++++ Entries supplied ++++

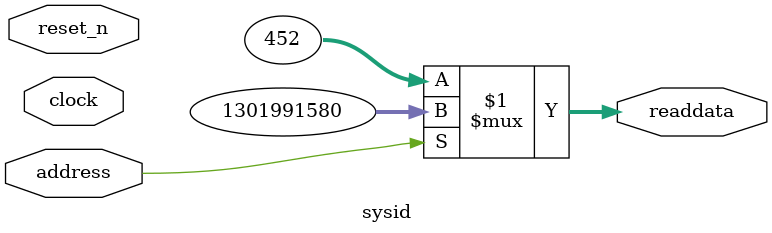
<source format=v>

`timescale 1ns / 1ps
// synthesis translate_on

// turn off superfluous verilog processor warnings 
// altera message_level Level1 
// altera message_off 10034 10035 10036 10037 10230 10240 10030 

module sysid (
               // inputs:
                address,
                clock,
                reset_n,

               // outputs:
                readdata
             )
;

  output  [ 31: 0] readdata;
  input            address;
  input            clock;
  input            reset_n;

  wire    [ 31: 0] readdata;
  //control_slave, which is an e_avalon_slave
  assign readdata = address ? 1301991580 : 452;

endmodule


</source>
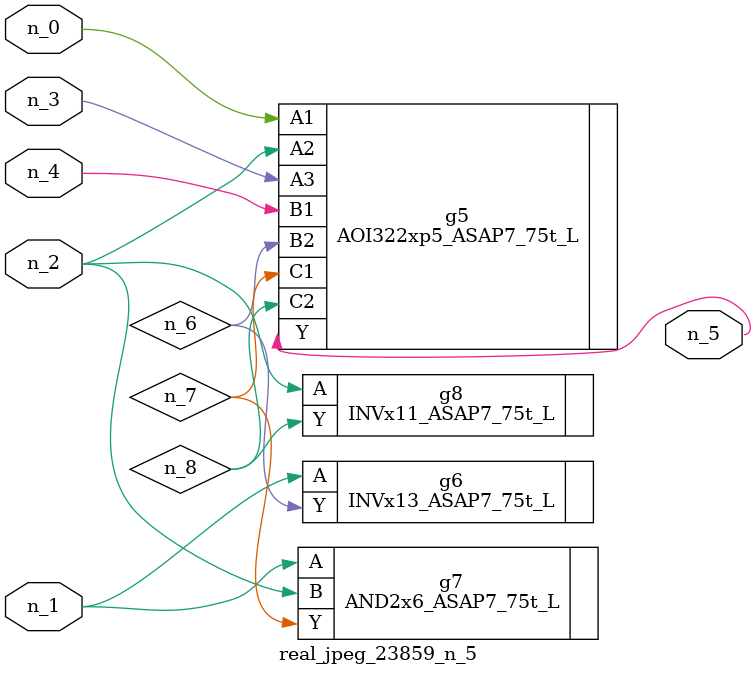
<source format=v>
module real_jpeg_23859_n_5 (n_4, n_0, n_1, n_2, n_3, n_5);

input n_4;
input n_0;
input n_1;
input n_2;
input n_3;

output n_5;

wire n_8;
wire n_6;
wire n_7;

AOI322xp5_ASAP7_75t_L g5 ( 
.A1(n_0),
.A2(n_2),
.A3(n_3),
.B1(n_4),
.B2(n_6),
.C1(n_7),
.C2(n_8),
.Y(n_5)
);

INVx13_ASAP7_75t_L g6 ( 
.A(n_1),
.Y(n_6)
);

AND2x6_ASAP7_75t_L g7 ( 
.A(n_1),
.B(n_2),
.Y(n_7)
);

INVx11_ASAP7_75t_L g8 ( 
.A(n_2),
.Y(n_8)
);


endmodule
</source>
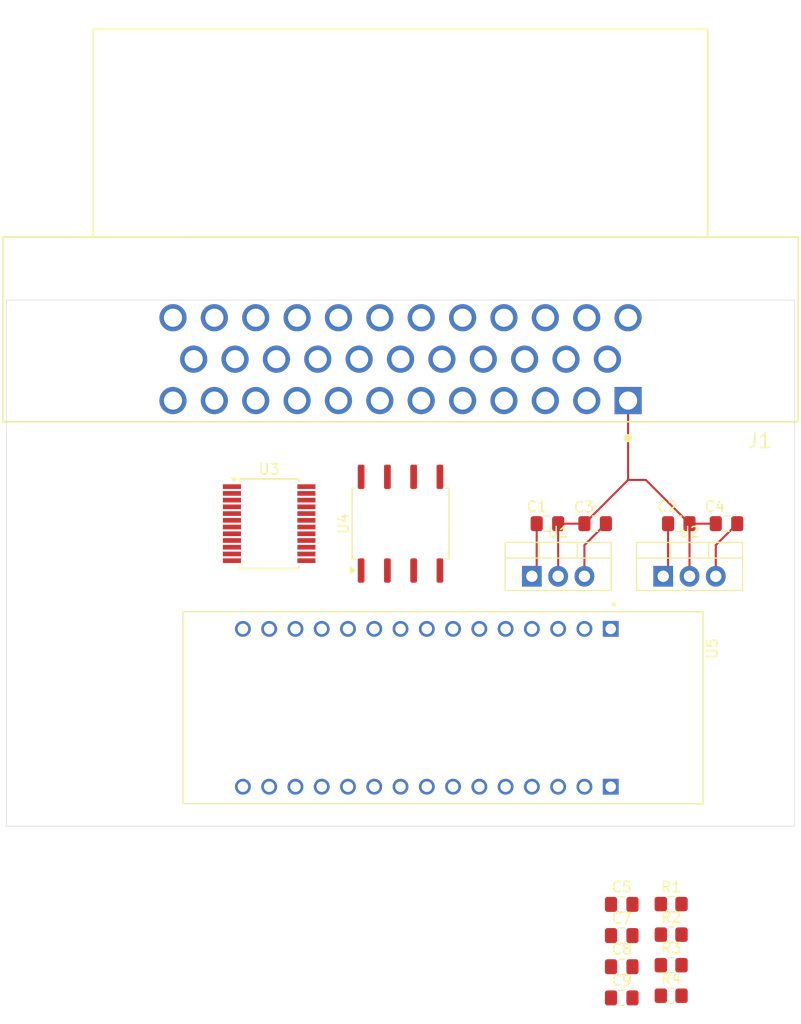
<source format=kicad_pcb>
(kicad_pcb
	(version 20240108)
	(generator "pcbnew")
	(generator_version "8.0")
	(general
		(thickness 1.6)
		(legacy_teardrops no)
	)
	(paper "A4")
	(layers
		(0 "F.Cu" signal)
		(31 "B.Cu" signal)
		(32 "B.Adhes" user "B.Adhesive")
		(33 "F.Adhes" user "F.Adhesive")
		(34 "B.Paste" user)
		(35 "F.Paste" user)
		(36 "B.SilkS" user "B.Silkscreen")
		(37 "F.SilkS" user "F.Silkscreen")
		(38 "B.Mask" user)
		(39 "F.Mask" user)
		(40 "Dwgs.User" user "User.Drawings")
		(41 "Cmts.User" user "User.Comments")
		(42 "Eco1.User" user "User.Eco1")
		(43 "Eco2.User" user "User.Eco2")
		(44 "Edge.Cuts" user)
		(45 "Margin" user)
		(46 "B.CrtYd" user "B.Courtyard")
		(47 "F.CrtYd" user "F.Courtyard")
		(48 "B.Fab" user)
		(49 "F.Fab" user)
		(50 "User.1" user)
		(51 "User.2" user)
		(52 "User.3" user)
		(53 "User.4" user)
		(54 "User.5" user)
		(55 "User.6" user)
		(56 "User.7" user)
		(57 "User.8" user)
		(58 "User.9" user)
	)
	(setup
		(pad_to_mask_clearance 0)
		(allow_soldermask_bridges_in_footprints no)
		(pcbplotparams
			(layerselection 0x00010fc_ffffffff)
			(plot_on_all_layers_selection 0x0000000_00000000)
			(disableapertmacros no)
			(usegerberextensions no)
			(usegerberattributes yes)
			(usegerberadvancedattributes yes)
			(creategerberjobfile yes)
			(dashed_line_dash_ratio 12.000000)
			(dashed_line_gap_ratio 3.000000)
			(svgprecision 4)
			(plotframeref no)
			(viasonmask no)
			(mode 1)
			(useauxorigin no)
			(hpglpennumber 1)
			(hpglpenspeed 20)
			(hpglpendiameter 15.000000)
			(pdf_front_fp_property_popups yes)
			(pdf_back_fp_property_popups yes)
			(dxfpolygonmode yes)
			(dxfimperialunits yes)
			(dxfusepcbnewfont yes)
			(psnegative no)
			(psa4output no)
			(plotreference yes)
			(plotvalue yes)
			(plotfptext yes)
			(plotinvisibletext no)
			(sketchpadsonfab no)
			(subtractmaskfromsilk no)
			(outputformat 1)
			(mirror no)
			(drillshape 1)
			(scaleselection 1)
			(outputdirectory "")
		)
	)
	(net 0 "")
	(net 1 "GND")
	(net 2 "+12V")
	(net 3 "+5V")
	(net 4 "+9V")
	(net 5 "+3V3")
	(net 6 "CAN_H")
	(net 7 "Wheel Speed FR")
	(net 8 "Strain BL")
	(net 9 "Brake Sensor F")
	(net 10 "Wheel Speed BR")
	(net 11 "Brake Sensor B")
	(net 12 "CAN_L")
	(net 13 "Strain BR")
	(net 14 "Shock Position BR")
	(net 15 "Strain FL")
	(net 16 "Strain FR")
	(net 17 "Shock Position FR")
	(net 18 "Wheel Speed BL")
	(net 19 "Shock Position FL")
	(net 20 "Steering Sensor")
	(net 21 "Shock Position BL")
	(net 22 "Wheel Speed FL")
	(net 23 "Brake Sensor F 3V3")
	(net 24 "Brake Sensor R 3V3")
	(net 25 "S2")
	(net 26 "S4")
	(net 27 "unconnected-(U3-I15-Pad16)")
	(net 28 "S3")
	(net 29 "S1")
	(net 30 "ADC")
	(net 31 "/CAN1_RD")
	(net 32 "/CAN1_TD")
	(net 33 "unconnected-(U5A-5V-PadCN4_4)")
	(net 34 "unconnected-(U5A-PA7-PadCN4_6)")
	(net 35 "unconnected-(U5A-PB3-PadCN4_15)")
	(net 36 "unconnected-(U5A-PB4-PadCN3_15)")
	(net 37 "unconnected-(U5A-PA6-PadCN4_7)")
	(net 38 "unconnected-(U5A-D8-PadCN3_11)")
	(net 39 "unconnected-(U5A-D7-PadCN3_10)")
	(net 40 "unconnected-(U5A-AREF-PadCN4_13)")
	(net 41 "unconnected-(U5A-PA2-PadCN4_5)")
	(net 42 "unconnected-(U5A-PA1-PadCN4_11)")
	(net 43 "unconnected-(U5A-PA0-PadCN4_12)")
	(net 44 "unconnected-(U5A-PA10-PadCN3_2)")
	(net 45 "unconnected-(U5A-NRST-PadCN3_3)")
	(net 46 "unconnected-(U5A-NRST-PadCN4_3)")
	(net 47 "unconnected-(U5A-PA5-PadCN4_8)")
	(net 48 "unconnected-(U5A-GND-PadCN3_4)")
	(net 49 "unconnected-(U5A-PA9-PadCN3_1)")
	(net 50 "unconnected-(U5A-PA8-PadCN3_12)")
	(net 51 "unconnected-(U5A-PA4-PadCN4_9)")
	(net 52 "unconnected-(U5A-PB5-PadCN3_14)")
	(footprint "Capacitor_SMD:C_0805_2012Metric_Pad1.18x1.45mm_HandSolder" (layer "F.Cu") (at 77.7025 40.64))
	(footprint "Package_TO_SOT_THT:TO-220-3_Vertical" (layer "F.Cu") (at 76.2 45.72))
	(footprint "Capacitor_SMD:C_0805_2012Metric_Pad1.18x1.45mm_HandSolder" (layer "F.Cu") (at 90.4025 40.64))
	(footprint "Package_SO:SSOP-24_5.3x8.2mm_P0.65mm" (layer "F.Cu") (at 50.8 40.64))
	(footprint "Resistor_SMD:R_0805_2012Metric_Pad1.20x1.40mm_HandSolder" (layer "F.Cu") (at 89.6668 80.3264))
	(footprint "Capacitor_SMD:C_0805_2012Metric_Pad1.18x1.45mm_HandSolder" (layer "F.Cu") (at 84.8868 86.4364))
	(footprint "Capacitor_SMD:C_0805_2012Metric_Pad1.18x1.45mm_HandSolder" (layer "F.Cu") (at 84.8868 77.4064))
	(footprint "1FS_2_Global_Footprint_Library:MODULE_NUCLEO-L432KC" (layer "F.Cu") (at 67.605 58.42 -90))
	(footprint "Resistor_SMD:R_0805_2012Metric_Pad1.20x1.40mm_HandSolder" (layer "F.Cu") (at 89.6668 77.3764))
	(footprint "Package_SO:SOP-8_6.62x9.15mm_P2.54mm" (layer "F.Cu") (at 63.5 40.64 90))
	(footprint "Capacitor_SMD:C_0805_2012Metric_Pad1.18x1.45mm_HandSolder" (layer "F.Cu") (at 95.0175 40.64 180))
	(footprint "1FS_2_Global_Footprint_Library:TE_776180-1" (layer "F.Cu") (at 63.5 24.7525 180))
	(footprint "Capacitor_SMD:C_0805_2012Metric_Pad1.18x1.45mm_HandSolder" (layer "F.Cu") (at 82.3175 40.64 180))
	(footprint "Capacitor_SMD:C_0805_2012Metric_Pad1.18x1.45mm_HandSolder" (layer "F.Cu") (at 84.8868 80.4164))
	(footprint "Resistor_SMD:R_0805_2012Metric_Pad1.20x1.40mm_HandSolder" (layer "F.Cu") (at 89.6668 83.2764))
	(footprint "Package_TO_SOT_THT:TO-220-3_Vertical" (layer "F.Cu") (at 88.9 45.72))
	(footprint "Capacitor_SMD:C_0805_2012Metric_Pad1.18x1.45mm_HandSolder" (layer "F.Cu") (at 84.8868 83.4264))
	(footprint "Resistor_SMD:R_0805_2012Metric_Pad1.20x1.40mm_HandSolder" (layer "F.Cu") (at 89.6668 86.2264))
	(gr_rect
		(start 25.4 19.05)
		(end 101.6 69.85)
		(stroke
			(width 0.05)
			(type default)
		)
		(fill none)
		(layer "Edge.Cuts")
		(uuid "506688a6-71e4-419e-919f-d33792646434")
	)
	(segment
		(start 85.5 36.42)
		(end 87.22 36.42)
		(width 0.2)
		(layer "F.Cu")
		(net 1)
		(uuid "00aa8ea9-cab9-4c37-93b0-9ebf0fe89573")
	)
	(segment
		(start 78.74 40.64)
		(end 78.74 45.72)
		(width 0.2)
		(layer "F.Cu")
		(net 1)
		(uuid "05623742-ee8e-4d3d-a9bb-9b6a34476b2d")
	)
	(segment
		(start 81.28 40.64)
		(end 78.74 40.64)
		(width 0.2)
		(layer "F.Cu")
		(net 1)
		(uuid "0812c35b-0b8d-4851-ba03-b3ad54bb2be9")
	)
	(segment
		(start 85.5 36.42)
		(end 81.28 40.64)
		(width 0.2)
		(layer "F.Cu")
		(net 1)
		(uuid "690dd990-1000-4233-b76e-69f1f9e5a0e7")
	)
	(segment
		(start 93.98 40.64)
		(end 91.44 40.64)
		(width 0.2)
		(layer "F.Cu")
		(net 1)
		(uuid "8afbf333-f278-4c9b-90cd-e16973c146cd")
	)
	(segment
		(start 87.22 36.42)
		(end 91.44 40.64)
		(width 0.2)
		(layer "F.Cu")
		(net 1)
		(uuid "8c4131e2-d918-4a52-8025-71113a9948b5")
	)
	(segment
		(start 91.44 45.72)
		(end 91.44 40.64)
		(width 0.2)
		(layer "F.Cu")
		(net 1)
		(uuid "c6f04e1d-dc0b-4323-a92c-e5e05fabb63e")
	)
	(segment
		(start 85.5 28.7525)
		(end 85.5 36.42)
		(width 0.2)
		(layer "F.Cu")
		(net 1)
		(uuid "f6668daa-acc0-4fd0-95f6-25c2f6fe827b")
	)
	(segment
		(start 89.365 45.255)
		(end 88.9 45.72)
		(width 0.2)
		(layer "F.Cu")
		(net 2)
		(uuid "25b5a357-ad00-40fd-8dbc-6aa062dbcf93")
	)
	(segment
		(start 76.665 40.64)
		(end 76.665 45.255)
		(width 0.2)
		(layer "F.Cu")
		(net 2)
		(uuid "7b45d9ab-c3a4-4da4-86e3-339c8b1598d3")
	)
	(segment
		(start 76.665 45.255)
		(end 76.2 45.72)
		(width 0.2)
		(layer "F.Cu")
		(net 2)
		(uuid "abec1bdb-ede4-41d3-877e-6b936076abe5")
	)
	(segment
		(start 89.365 40.64)
		(end 89.365 45.255)
		(width 0.2)
		(layer "F.Cu")
		(net 2)
		(uuid "b2830cf0-6e8d-4c95-add0-8edd28436b75")
	)
	(segment
		(start 81.28 45.72)
		(end 81.28 42.715)
		(width 0.2)
		(layer "F.Cu")
		(net 3)
		(uuid "82f37498-3910-4a6b-bda3-65b1b627ff4f")
	)
	(segment
		(start 81.28 42.715)
		(end 83.355 40.64)
		(width 0.2)
		(layer "F.Cu")
		(net 3)
		(uuid "ca316aa9-5552-43ab-bbb8-19ab41dcf70b")
	)
	(segment
		(start 93.98 42.715)
		(end 96.055 40.64)
		(width 0.2)
		(layer "F.Cu")
		(net 4)
		(uuid "153b8af2-d6aa-4897-91b2-643e58238cda")
	)
	(segment
		(start 93.98 45.72)
		(end 93.98 42.715)
		(width 0.2)
		(layer "F.Cu")
		(net 4)
		(uuid "ef0dbe46-922b-4d24-8b21-a47d42fb7181")
	)
	(zone
		(net 0)
		(net_name "")
		(layer "Edge.Cuts")
		(uuid "60e56bf3-c7c7-4ba1-87fe-0d5984c1c547")
		(hatch edge 0.5)
		(connect_pads
			(clearance 0.5)
		)
		(min_thickness 0.25)
		(filled_areas_thickness no)
		(fill
			(thermal_gap 0.5)
			(thermal_bridge_width 0.5)
		)
		(polygon
			(pts
				(xy 25.4 19.05) (xy 101.6 19.05) (xy 101.6 69.85) (xy 25.4 69.85)
			)
		)
	)
)

</source>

++++

__What you need to do__:
Each line holding "Sensor" in the records should be copied out.

__Task result__:
	(net 9 "Brake Sensor F")
	(net 11 "Brake Sensor B")
	(net 20 "Steering Sensor")
	(net 23 "Brake Sensor F 3V3")
	(net 24 "Brake Sensor R 3V3")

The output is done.